Exercise description> Count how many lines in the data hold the word "back", and give that number alone.

Data shown Start Marker

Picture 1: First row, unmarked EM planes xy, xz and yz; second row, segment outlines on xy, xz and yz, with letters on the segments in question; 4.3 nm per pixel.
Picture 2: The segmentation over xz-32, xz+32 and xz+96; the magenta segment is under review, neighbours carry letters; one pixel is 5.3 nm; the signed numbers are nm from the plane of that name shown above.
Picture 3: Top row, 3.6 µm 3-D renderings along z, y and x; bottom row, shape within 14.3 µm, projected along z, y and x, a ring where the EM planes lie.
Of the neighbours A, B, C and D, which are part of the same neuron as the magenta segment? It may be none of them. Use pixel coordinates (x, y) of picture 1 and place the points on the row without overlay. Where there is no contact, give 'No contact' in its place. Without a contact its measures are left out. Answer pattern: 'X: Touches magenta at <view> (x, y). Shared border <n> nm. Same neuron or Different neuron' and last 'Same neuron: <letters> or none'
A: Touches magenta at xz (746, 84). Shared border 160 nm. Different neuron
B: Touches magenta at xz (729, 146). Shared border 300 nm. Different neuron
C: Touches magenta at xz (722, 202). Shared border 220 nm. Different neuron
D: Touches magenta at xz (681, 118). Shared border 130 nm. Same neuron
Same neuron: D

Data shown End Marker
Data shown Start Marker

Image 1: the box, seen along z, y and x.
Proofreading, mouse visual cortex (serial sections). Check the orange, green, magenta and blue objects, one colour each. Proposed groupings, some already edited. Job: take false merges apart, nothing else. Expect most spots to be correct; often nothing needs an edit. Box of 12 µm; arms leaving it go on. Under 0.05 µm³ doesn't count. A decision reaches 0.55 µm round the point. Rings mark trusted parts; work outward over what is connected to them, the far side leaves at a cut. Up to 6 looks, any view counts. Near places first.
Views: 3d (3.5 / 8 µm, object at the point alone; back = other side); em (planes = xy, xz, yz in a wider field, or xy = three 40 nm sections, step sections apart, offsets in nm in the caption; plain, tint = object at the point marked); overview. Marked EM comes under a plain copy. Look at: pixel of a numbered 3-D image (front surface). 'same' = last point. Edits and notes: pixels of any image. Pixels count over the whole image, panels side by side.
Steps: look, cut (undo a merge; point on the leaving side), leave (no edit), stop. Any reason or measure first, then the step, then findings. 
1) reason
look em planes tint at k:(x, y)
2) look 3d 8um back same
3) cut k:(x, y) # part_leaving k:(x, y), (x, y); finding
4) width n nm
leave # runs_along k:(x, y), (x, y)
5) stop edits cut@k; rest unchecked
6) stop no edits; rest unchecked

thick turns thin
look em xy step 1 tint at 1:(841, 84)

Data shown End Marker
Data shown Start Marker

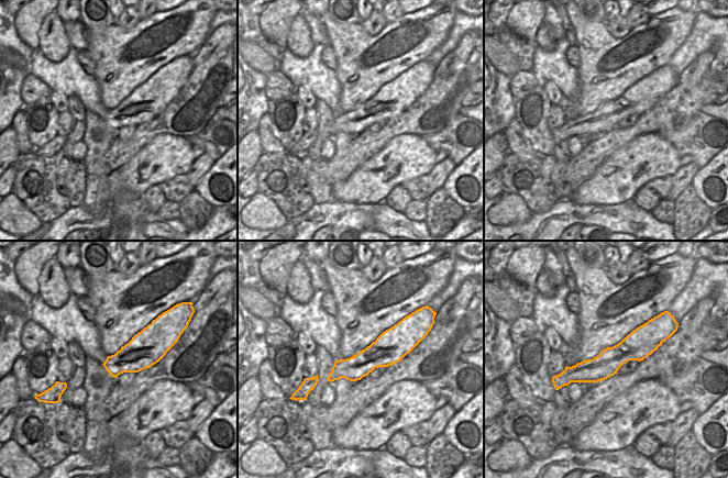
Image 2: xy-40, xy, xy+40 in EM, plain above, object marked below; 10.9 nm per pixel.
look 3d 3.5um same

Data shown End Marker

Result below> 2